AI prototyping lets anyone generate ideas in seconds, transforming collaboration in product development.


User testing is bound to become an even bigger bottleneck

When you can generate concepts so easily, you’ll likely need more user testing. If you previously tested a couple of concepts a month, you might be looking at five or six in the same timeframe now. A platform like Userlabs or an in-house research solution can help gather quick insights and guide faster iteration cycles, but you still need to keep track of it all.

  • More prototypes, more data
    Each new idea demands testing. The challenge is ensuring you have the time and structure to verify what’s working and what isn’t.

  • Staying grounded
    AI might handle the grunt work of building layouts, but it can’t read your users’ minds.
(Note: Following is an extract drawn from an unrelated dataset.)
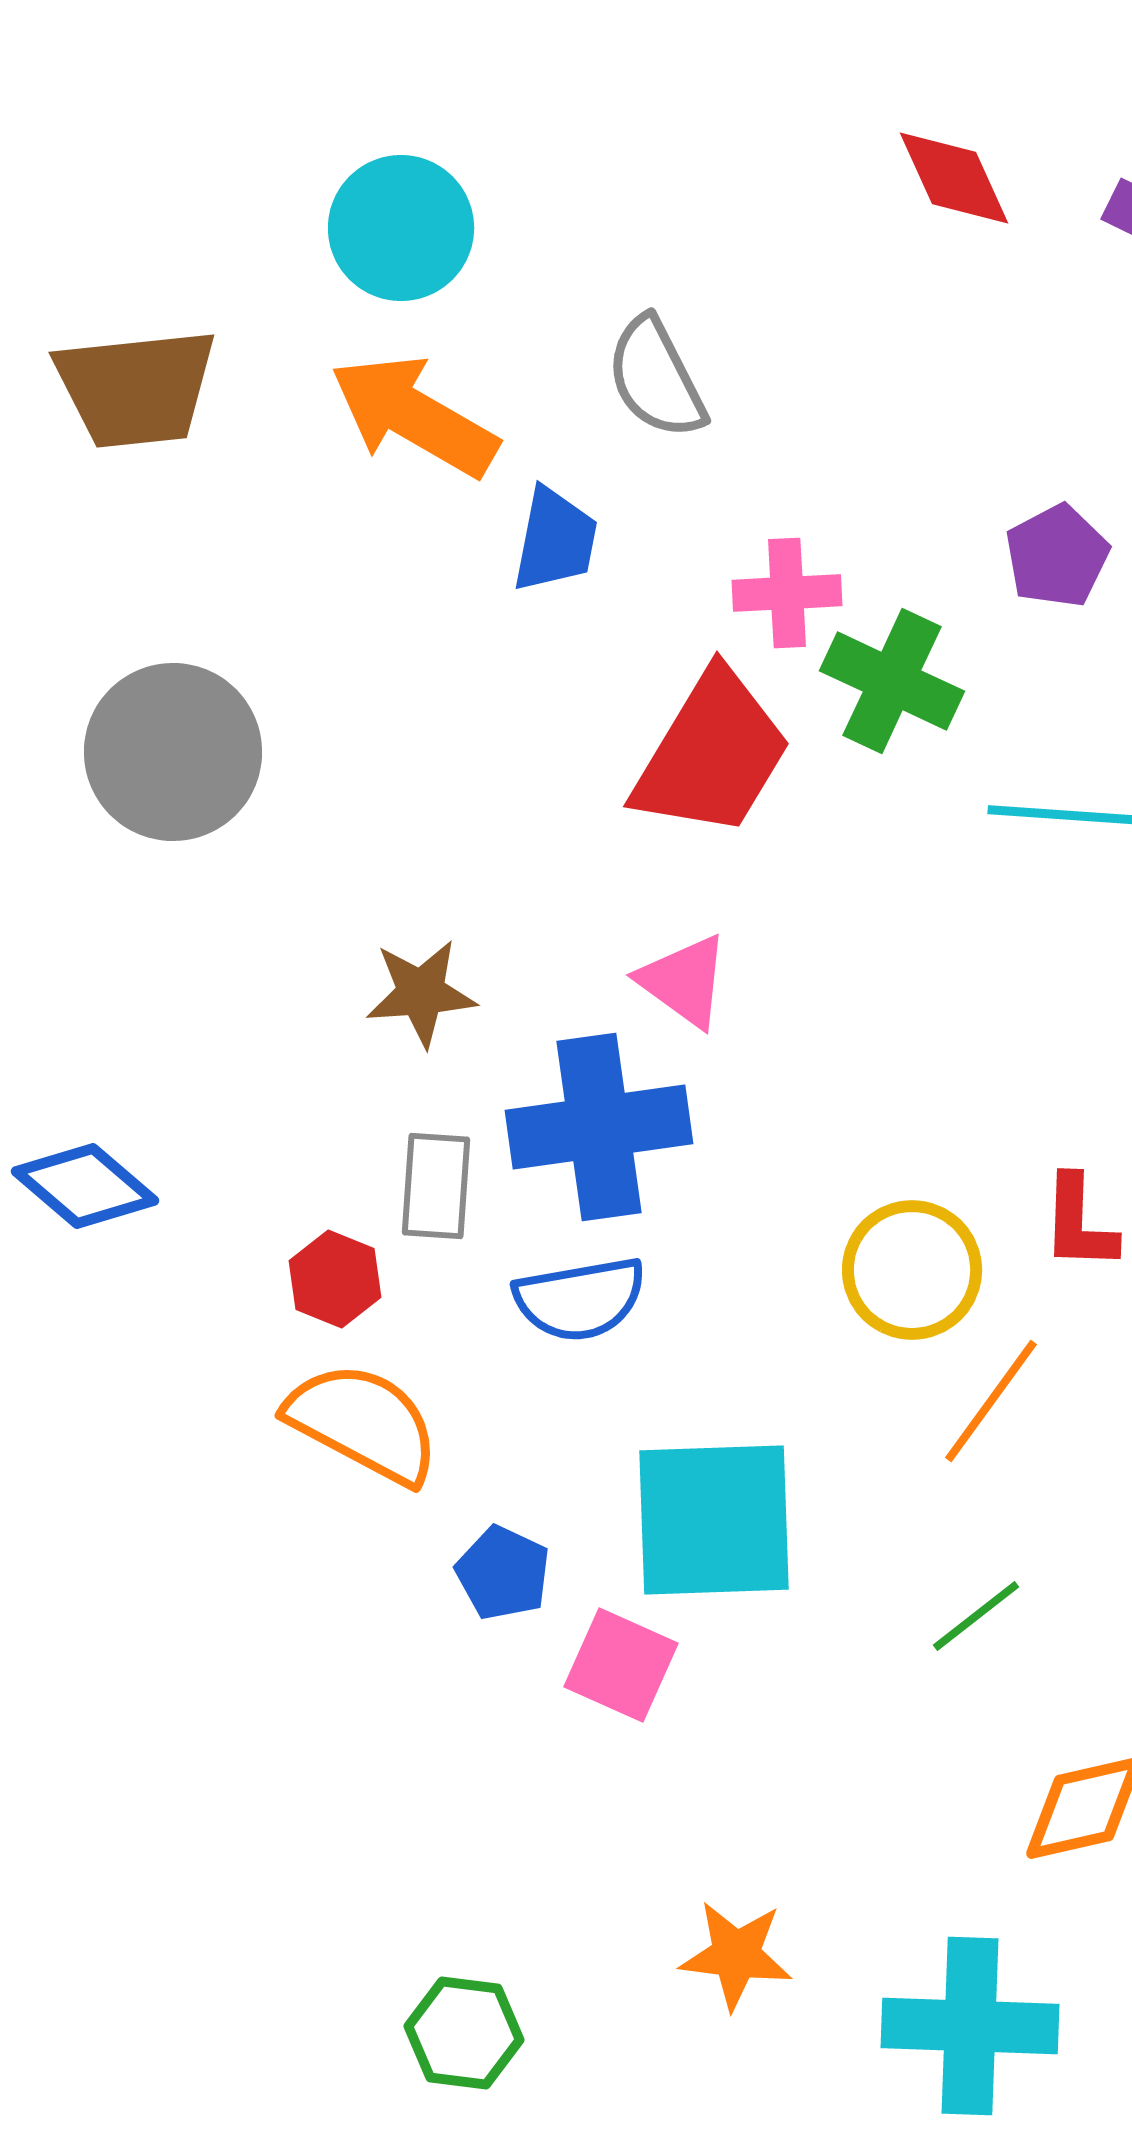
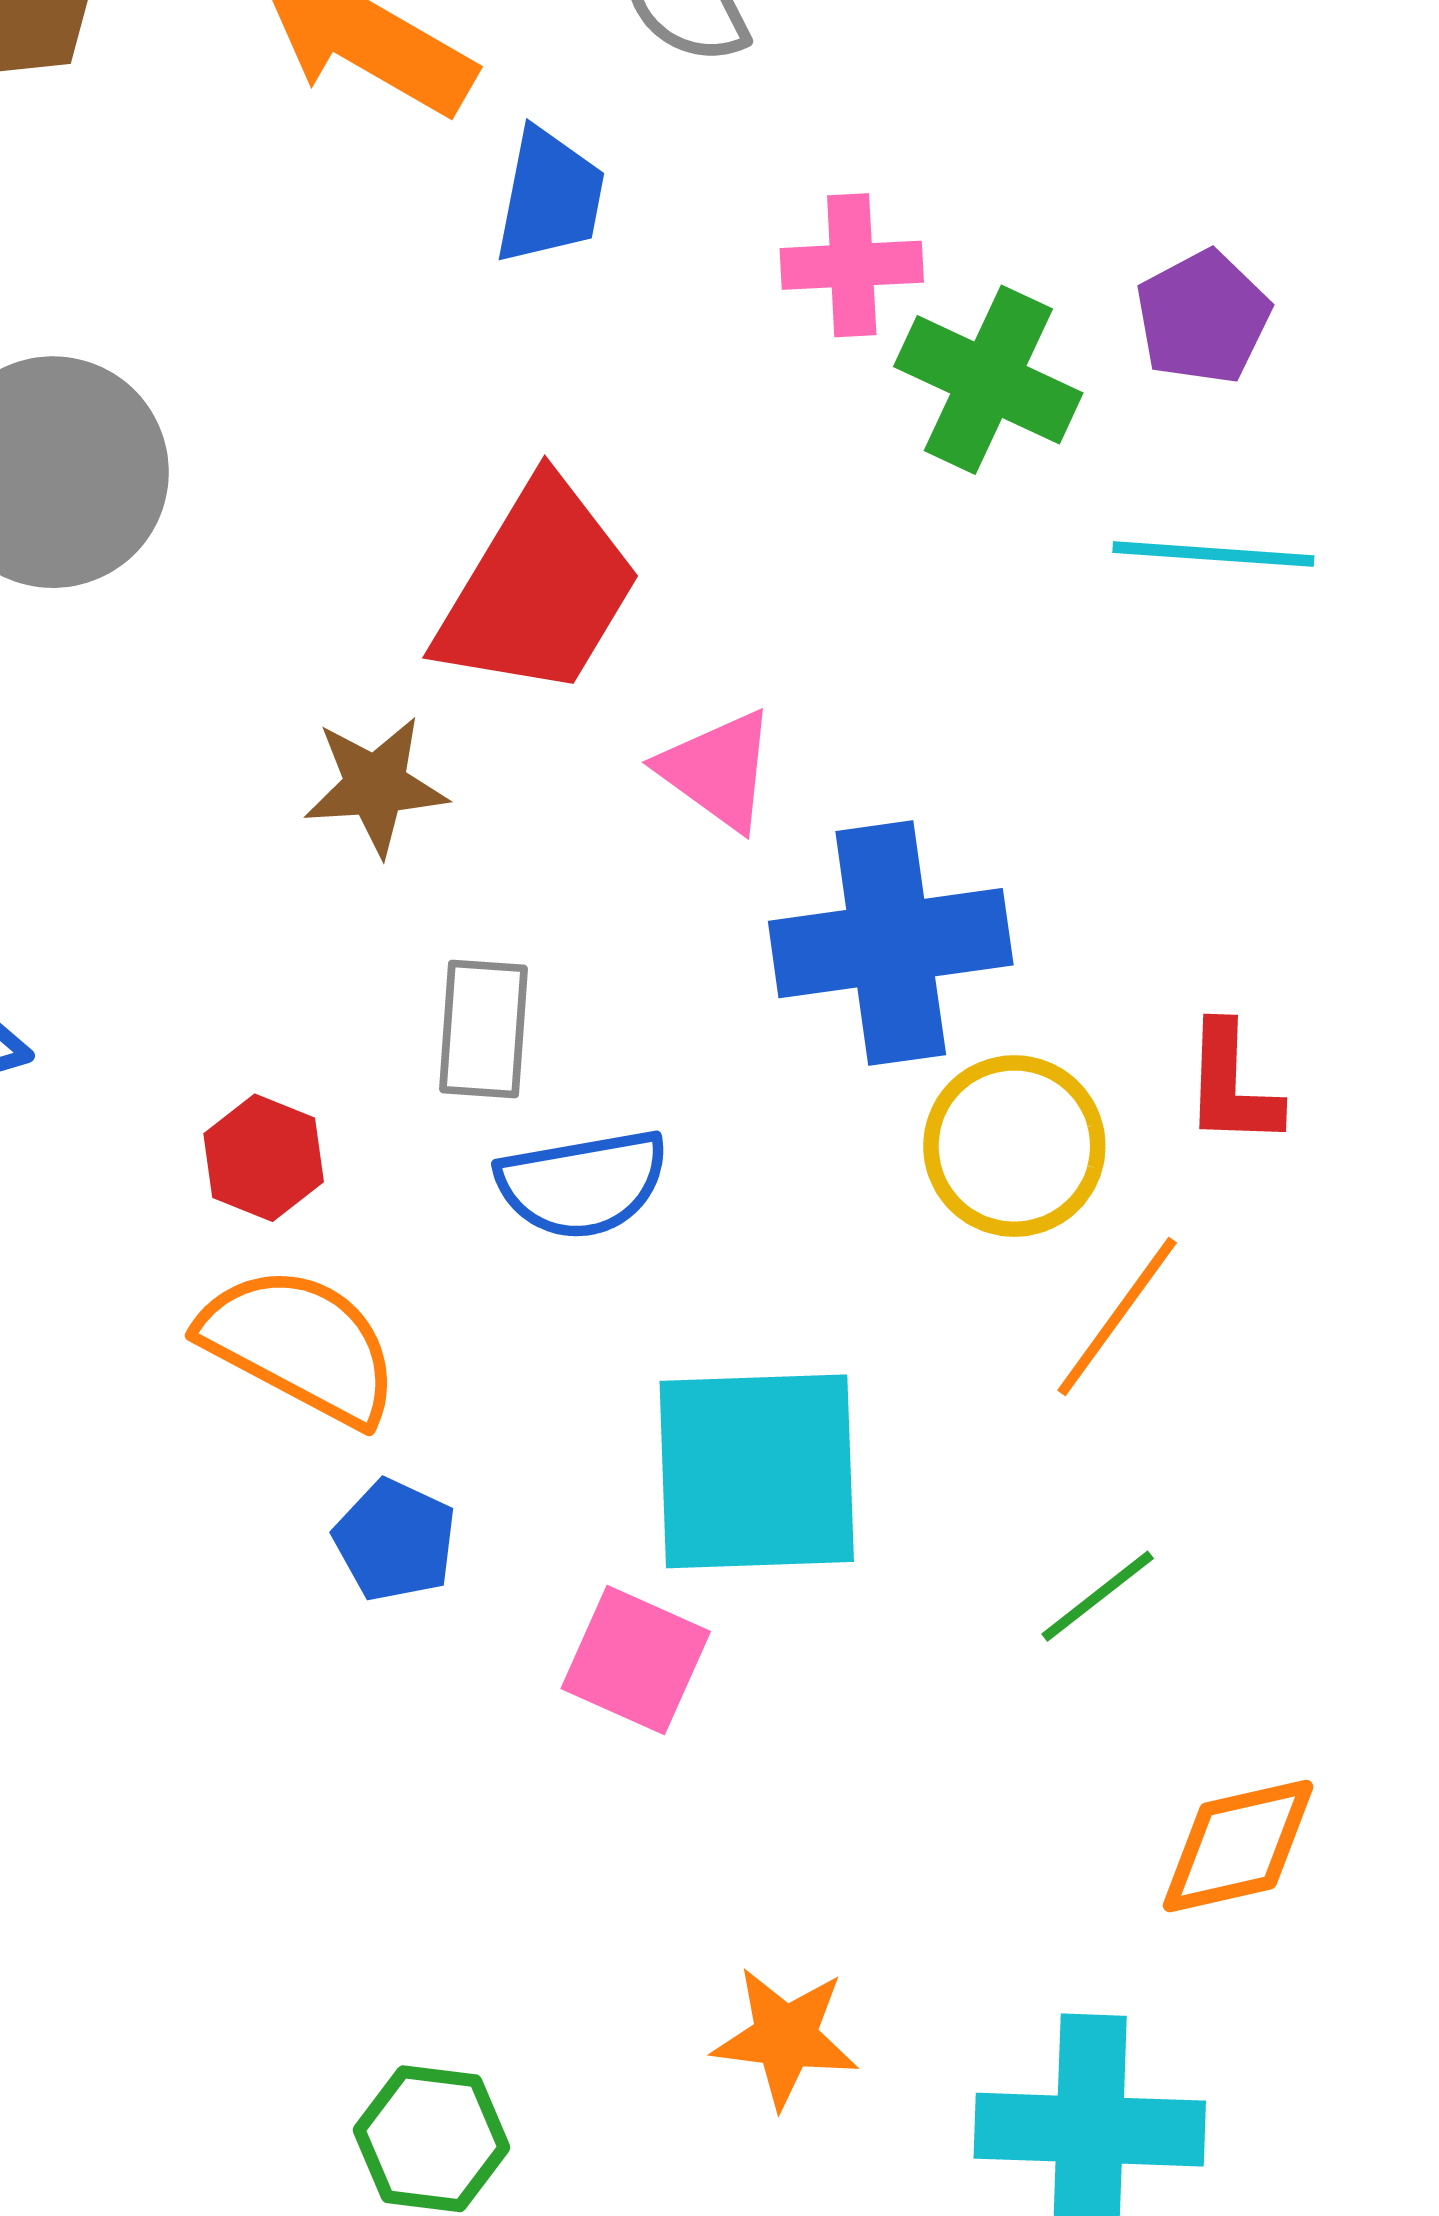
purple pentagon: (1057, 556) -> (1203, 317), moved
red trapezoid: (712, 754) -> (538, 589), moved
blue cross: (599, 1127) -> (891, 943), moved
gray rectangle: (436, 1186) -> (484, 1029), moved
blue pentagon: (503, 1573) -> (395, 1540), moved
The designer’s responsibility—knowing the audience and shaping an experience that fits—is still front and center. That’s why platforms like Userlabs help testing scale by accurately simulating users based on user data like interviews, predicting feedback and behavior.

Speed vs. strategy

A quicker design cycle doesn’t replace the fundamentals of empathy, clarity, and problem-solving. In fact, it makes them more important. The real potential of AI prototyping is found when you focus on people’s needs: generating multiple versions based on hypotheses, testing them thoroughly, and refining based on actual insights and critical thinking. If you skip that part, you’re just churning out prototypes without a purpose.

Looking ahead

Some foresee a day when anyone can propose an idea on Monday, confirm it with users by Wednesday, and push a working feature by Friday. It might sound like a stretch, but we’re already seeing glimpses of that speed in teams that embrace AI-assisted workflows. For better or worse, it raises the bar for everyone: design, development, and research all need to keep pace, ensuring that fast prototypes don’t lead to sloppy products.